Before I reveal the topic of this week’s column, I want you to move away from all sharp items and sources of fire.
Here goes: “Jersey Shore” cast member Snooki is writing a novel.
As in, the same Snooki widely known for a perplexing hair pouf. The same Snooki who considered President Obama’s tanning tax a personal offense.
The same Snooki who once said she’s only read two books in her entire life: “Twilight” and “Dear John.”
The news surfaced just a few days ago, but literary enthusiasts have likely already sought comfort in sad music and support groups.
I don’t blame them. Snooki’s new role as author is tough to grasp.
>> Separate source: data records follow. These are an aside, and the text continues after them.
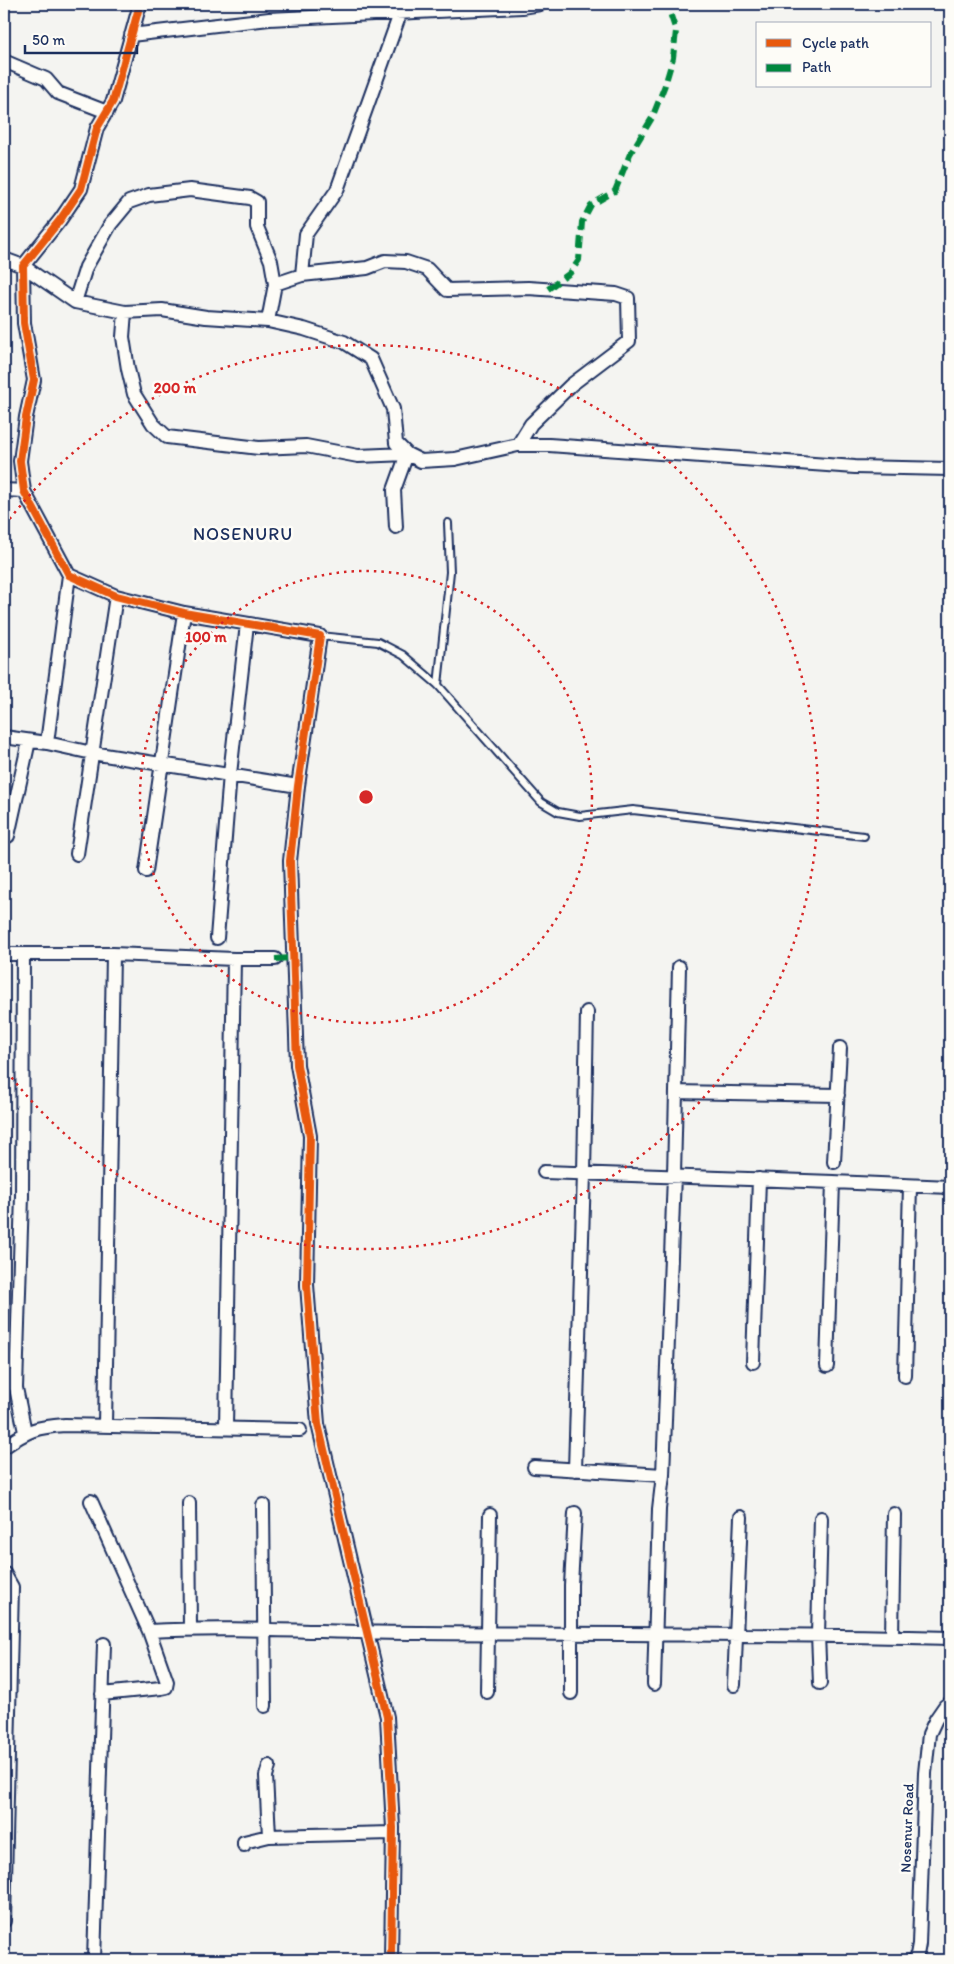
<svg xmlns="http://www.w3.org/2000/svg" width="954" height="1964" font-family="Itim,sans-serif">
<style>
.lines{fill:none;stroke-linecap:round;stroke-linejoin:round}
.service-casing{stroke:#1b2f5e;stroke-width:10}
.minor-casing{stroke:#1b2f5e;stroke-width:16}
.service{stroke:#fdfcf7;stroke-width:6}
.minor{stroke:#fdfcf7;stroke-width:12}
.quiet{stroke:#00873e;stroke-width:6;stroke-dasharray:12 6;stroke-linecap:butt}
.cycleway-casing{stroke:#fdfcf7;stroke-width:11}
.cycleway{stroke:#e8590c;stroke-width:8}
.ring{fill:none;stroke:#d62828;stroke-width:2.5;stroke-dasharray:2.5 5}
.labels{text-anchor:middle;stroke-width:5;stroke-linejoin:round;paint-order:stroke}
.street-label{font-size:15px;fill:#1b2f5e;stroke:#fdfcf7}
.quarter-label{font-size:18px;letter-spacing:1px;fill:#1b2f5e;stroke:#fdfcf7}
.centre{fill:#d62828;stroke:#fdfcf7;stroke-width:2.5}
.ring-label{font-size:15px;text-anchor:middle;font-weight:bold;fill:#d62828;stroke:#fdfcf7;stroke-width:5;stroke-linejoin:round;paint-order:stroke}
</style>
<rect width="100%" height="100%" fill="#f4f4f1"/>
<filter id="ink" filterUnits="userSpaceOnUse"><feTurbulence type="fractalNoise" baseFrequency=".02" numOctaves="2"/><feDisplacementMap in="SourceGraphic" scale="10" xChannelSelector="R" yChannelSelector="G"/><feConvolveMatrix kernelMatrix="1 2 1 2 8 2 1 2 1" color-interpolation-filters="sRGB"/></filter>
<g filter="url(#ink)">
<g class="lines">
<defs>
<path id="service" d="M 320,636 L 378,642 L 403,655 L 438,685 L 541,802 L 558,812 L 580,816 L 633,810 L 864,836
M 438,685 L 450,572 L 448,523"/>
<path id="minor" d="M 140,4 L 113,101 L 97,128 L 81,189 L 60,220 L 23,266 L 24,323 L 34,380 L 26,417 L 20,461 L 24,491 L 69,575 L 116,596 L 184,613 L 320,636 L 298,786 L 290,861 L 297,1065 L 310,1136 L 307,1285 L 318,1424 L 387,1717 L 393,1828 L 391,1960
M 131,35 L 269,19 L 522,7 L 540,4
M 4,61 L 46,79 L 58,93 L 107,112
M 4,259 L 23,266 L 75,302 L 125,312 L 162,310 L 206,317 L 268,321 L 304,329 L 344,342 L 371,359 L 393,409 L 396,443 L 407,454 L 421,461 L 455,459 L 518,445 L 549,445 L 855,467 L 950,469
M 302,275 L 306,234 L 337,190 L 400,14
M 75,302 L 86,267 L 110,225 L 129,202 L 149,195 L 190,190 L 250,198 L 257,202 L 257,227 L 271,261 L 275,284
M 125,312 L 123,337 L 128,369 L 134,394 L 153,424 L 167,437 L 259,448 L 306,446 L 358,456 L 407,454 L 394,490 L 396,527
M 268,321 L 275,284 L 302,275 L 367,268 L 385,261 L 406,262 L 427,269 L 447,290 L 528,288 L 616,294 L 628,298 L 629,341 L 571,385 L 531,424 L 518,445
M 4,490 L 24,491
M 4,737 L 47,743 L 92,753 L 298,786
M 47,743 L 69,575
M 8,836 L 29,741
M 77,854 L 116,596
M 146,871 L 184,613
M 217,938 L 230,774 L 247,624
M 4,954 L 113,954 L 234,959 L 275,959
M 23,954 L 22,1196 L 16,1388 L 25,1432
M 676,1092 L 838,1095
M 834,1162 L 840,1048
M 544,1172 L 833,1182 L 827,1366
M 833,1182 L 950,1187
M 753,1362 L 759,1179
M 4,1372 L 16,1388
M 905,1376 L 910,1186
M 105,1425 L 113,954
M 226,1427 L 234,959
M 4,1447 C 28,1430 36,1427 65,1425 L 300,1430
M 534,1467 L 663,1475
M 575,1470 L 584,1173 L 587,1012
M 91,1501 L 149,1631 L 167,1682 L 166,1687 L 161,1688 L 102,1694
M 189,1503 L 190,1629
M 263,1505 L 265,1706
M 4,1573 L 12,1587 L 4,1921
M 149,1631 C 239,1626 329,1633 419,1633 C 596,1634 773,1634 950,1638
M 892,1637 L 894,1514
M 820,1683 L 818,1635 L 821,1518
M 654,1684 L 659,1509 L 663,1475 L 674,1175 L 679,967
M 734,1685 L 741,1517
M 487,1692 L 490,1515
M 571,1693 L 571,1585 L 575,1513
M 269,1766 L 266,1776 L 269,1836
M 244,1845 L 244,1842 L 269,1836 L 392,1833
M 94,1960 L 104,1644
M 913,1960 L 917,1955 L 919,1944 L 925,1773 L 929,1734 L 936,1719 L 945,1706 L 950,1703"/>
</defs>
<use href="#service" class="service-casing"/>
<use href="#minor" class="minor-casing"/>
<use href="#service" class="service"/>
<use href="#minor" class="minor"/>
<path class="quiet" d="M 548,289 L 570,273 L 579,260 L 582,222 L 591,205 L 615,191 L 630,154 L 652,118 L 665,85 L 673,58 L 676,31 L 667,4
M 275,959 L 292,958"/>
<defs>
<path id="cycleway" d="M 140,4 L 113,101 L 97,128 L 81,189 L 60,220 L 23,266 L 24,323 L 34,380 L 26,417 L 20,461 L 24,491 L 69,575 L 116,596 L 184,613 L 320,636 L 298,786 L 290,861 L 297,1065 L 310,1136 L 307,1285 L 318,1424 L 387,1717 L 393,1828 L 391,1960"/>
</defs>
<use href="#cycleway" class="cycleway-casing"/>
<use href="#cycleway" class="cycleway"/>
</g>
</g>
<g class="ring">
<circle cx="366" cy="797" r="226"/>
<path d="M5 525A452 452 0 1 1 5 1069"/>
</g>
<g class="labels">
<g class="street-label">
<text transform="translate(907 1828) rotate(-88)" y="5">Nosenur Road</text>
</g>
<g class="quarter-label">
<text x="243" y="540">NOSENURU</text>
</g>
</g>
<circle cx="366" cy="797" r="8" class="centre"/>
<g class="ring-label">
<text x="175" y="393">200 m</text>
<text x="206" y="642">100 m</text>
</g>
<rect width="954" height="1964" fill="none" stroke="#fdfcf7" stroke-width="20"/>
<rect x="10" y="10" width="934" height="1944" fill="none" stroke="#1b2f5e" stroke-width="2" filter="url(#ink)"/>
<rect x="756" y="22" width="175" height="65" fill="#fdfcf7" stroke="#a3aaba"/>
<rect x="766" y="39" width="25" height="8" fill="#e8590c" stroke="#a3aaba"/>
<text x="802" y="48" font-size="15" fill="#1b2f5e">Cycle path</text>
<rect x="766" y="64" width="25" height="8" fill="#00873e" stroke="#a3aaba"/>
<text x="802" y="72" font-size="15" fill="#1b2f5e">Path</text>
<path d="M25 45v8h112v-8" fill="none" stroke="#1b2f5e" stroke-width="2.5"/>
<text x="32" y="45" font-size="15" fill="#1b2f5e" stroke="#fdfcf7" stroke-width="4" paint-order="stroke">50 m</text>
</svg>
So much, in fact, that it requires a five-step process.
You dismiss the news as merely another celebrity’s failed venture into the literary world. When your favorite Internet blog displays a photo of Snooki in her bedazzled sunglasses, you close your browser abruptly.
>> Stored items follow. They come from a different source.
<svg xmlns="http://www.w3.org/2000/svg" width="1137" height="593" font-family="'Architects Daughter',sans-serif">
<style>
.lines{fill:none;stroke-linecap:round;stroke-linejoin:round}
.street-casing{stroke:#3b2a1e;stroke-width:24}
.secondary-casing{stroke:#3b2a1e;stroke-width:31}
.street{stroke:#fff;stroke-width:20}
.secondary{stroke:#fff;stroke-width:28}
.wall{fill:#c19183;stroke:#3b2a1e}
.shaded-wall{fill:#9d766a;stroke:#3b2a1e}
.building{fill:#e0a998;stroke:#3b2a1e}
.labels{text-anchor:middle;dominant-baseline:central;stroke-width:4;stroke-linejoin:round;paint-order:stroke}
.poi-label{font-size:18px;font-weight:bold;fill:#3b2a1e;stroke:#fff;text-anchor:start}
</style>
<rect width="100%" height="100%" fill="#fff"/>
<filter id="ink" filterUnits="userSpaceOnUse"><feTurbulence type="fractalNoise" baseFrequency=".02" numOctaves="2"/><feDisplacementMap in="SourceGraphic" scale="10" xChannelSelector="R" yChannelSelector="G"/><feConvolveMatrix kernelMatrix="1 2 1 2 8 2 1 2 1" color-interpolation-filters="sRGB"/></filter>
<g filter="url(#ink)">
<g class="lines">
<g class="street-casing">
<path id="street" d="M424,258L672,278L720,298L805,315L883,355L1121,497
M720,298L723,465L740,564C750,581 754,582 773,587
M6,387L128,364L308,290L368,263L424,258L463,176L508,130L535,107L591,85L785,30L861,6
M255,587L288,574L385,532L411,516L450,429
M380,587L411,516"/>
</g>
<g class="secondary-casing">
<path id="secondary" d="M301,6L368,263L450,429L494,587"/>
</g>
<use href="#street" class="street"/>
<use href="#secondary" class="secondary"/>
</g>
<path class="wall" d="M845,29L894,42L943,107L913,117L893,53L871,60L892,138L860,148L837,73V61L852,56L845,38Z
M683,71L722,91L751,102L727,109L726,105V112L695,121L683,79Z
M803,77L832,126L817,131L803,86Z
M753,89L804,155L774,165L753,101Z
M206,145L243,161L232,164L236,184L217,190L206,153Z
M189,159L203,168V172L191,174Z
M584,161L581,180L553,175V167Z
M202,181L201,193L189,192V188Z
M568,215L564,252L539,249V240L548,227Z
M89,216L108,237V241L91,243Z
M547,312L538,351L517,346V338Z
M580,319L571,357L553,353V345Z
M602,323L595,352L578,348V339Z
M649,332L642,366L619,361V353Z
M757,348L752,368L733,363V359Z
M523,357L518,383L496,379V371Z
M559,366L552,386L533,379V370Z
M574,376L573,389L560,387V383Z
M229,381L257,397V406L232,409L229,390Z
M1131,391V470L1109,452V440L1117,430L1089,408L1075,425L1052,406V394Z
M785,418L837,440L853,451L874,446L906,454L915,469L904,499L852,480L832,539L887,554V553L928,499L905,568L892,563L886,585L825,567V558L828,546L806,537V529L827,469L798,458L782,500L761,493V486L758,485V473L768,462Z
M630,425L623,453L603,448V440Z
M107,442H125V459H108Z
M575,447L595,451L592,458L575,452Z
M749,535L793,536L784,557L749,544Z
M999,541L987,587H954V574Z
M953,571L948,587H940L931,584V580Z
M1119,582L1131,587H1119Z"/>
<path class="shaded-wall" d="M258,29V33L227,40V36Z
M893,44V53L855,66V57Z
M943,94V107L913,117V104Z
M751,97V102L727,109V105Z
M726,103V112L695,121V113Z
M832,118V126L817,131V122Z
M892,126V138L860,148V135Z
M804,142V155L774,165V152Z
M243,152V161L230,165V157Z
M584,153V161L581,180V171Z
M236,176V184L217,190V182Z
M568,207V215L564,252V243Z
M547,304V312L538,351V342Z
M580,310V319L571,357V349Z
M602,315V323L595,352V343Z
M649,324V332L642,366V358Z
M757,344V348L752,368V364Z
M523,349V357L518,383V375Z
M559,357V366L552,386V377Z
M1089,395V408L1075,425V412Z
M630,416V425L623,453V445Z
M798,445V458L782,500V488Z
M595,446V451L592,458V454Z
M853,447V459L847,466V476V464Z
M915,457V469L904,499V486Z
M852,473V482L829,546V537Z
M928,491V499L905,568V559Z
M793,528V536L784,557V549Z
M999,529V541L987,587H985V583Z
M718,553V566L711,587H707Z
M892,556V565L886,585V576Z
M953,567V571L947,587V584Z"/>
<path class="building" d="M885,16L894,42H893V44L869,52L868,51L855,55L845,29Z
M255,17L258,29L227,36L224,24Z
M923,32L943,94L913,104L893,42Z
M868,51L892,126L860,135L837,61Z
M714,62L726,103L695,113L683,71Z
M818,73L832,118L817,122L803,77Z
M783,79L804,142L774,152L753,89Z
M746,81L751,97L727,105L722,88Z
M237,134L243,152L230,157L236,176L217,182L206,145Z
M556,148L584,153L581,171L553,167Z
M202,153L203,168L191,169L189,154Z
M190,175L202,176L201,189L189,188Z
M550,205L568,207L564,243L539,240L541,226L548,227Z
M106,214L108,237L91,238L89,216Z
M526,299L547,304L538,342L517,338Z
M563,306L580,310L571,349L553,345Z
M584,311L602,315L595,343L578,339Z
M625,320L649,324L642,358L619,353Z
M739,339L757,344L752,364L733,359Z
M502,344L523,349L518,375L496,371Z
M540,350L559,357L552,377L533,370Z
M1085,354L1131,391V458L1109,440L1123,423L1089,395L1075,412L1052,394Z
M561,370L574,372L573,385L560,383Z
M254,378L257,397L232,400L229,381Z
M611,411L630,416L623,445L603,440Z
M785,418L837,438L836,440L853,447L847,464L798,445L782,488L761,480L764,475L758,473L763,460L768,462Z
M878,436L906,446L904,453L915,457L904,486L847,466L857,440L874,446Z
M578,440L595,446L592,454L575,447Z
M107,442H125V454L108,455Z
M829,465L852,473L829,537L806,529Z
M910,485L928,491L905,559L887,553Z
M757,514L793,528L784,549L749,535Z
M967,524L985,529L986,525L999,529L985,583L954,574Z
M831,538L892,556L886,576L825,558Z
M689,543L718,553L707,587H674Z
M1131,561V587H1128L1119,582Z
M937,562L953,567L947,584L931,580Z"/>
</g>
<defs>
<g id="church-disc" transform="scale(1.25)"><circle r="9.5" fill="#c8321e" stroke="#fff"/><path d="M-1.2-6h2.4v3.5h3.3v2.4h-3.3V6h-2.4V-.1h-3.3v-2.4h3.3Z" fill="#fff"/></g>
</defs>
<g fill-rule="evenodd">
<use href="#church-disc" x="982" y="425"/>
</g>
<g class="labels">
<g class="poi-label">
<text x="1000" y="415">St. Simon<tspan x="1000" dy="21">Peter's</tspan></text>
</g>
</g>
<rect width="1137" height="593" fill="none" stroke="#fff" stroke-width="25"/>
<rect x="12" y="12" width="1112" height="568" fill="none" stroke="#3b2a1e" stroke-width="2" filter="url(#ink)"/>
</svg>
After all, this is just another passing trend.
Wait, maybe Snooki’s novel isn’t a passing trend. Maybe the “Jersey Shore” star is actually a reincarnated Ernest Hemingway, disguised as an orange female with an affinity for hot tubs and fist pumping.
Maybe Snooki’s novel will become the greatest book ever written — a creation so spectacular that all other art forms crumble from intimidation.
The prospect alone makes you wonder why your drafted novel will never reach Snooki’s level of fame. The late nights of typing and editing suddenly seem worthless. It’s just not fair.
You buy countless Bumpits in hopes of achieving Snooki’s level of success, but only end up with a massive hair knot and an uncontrolled temper.
It’s all too much.
Amid the consuming swirl of emotions, you lock yourself in a dark room without access to gossip magazines or new episodes of “Jersey Shore.”
You wear earphones to block out any references to gym, tan and laundry. Sadly, it’s your only form of life satisfaction.
Soon, the intrigue resurfaces. You have an urge to read Snooki’s book — even if it’s only to see if she offers a Bumpit how-to manual.
You accept the fact that her literary prowess will always exceed your humble aspirations.
But at least you don’t have to swim in the same hot tub.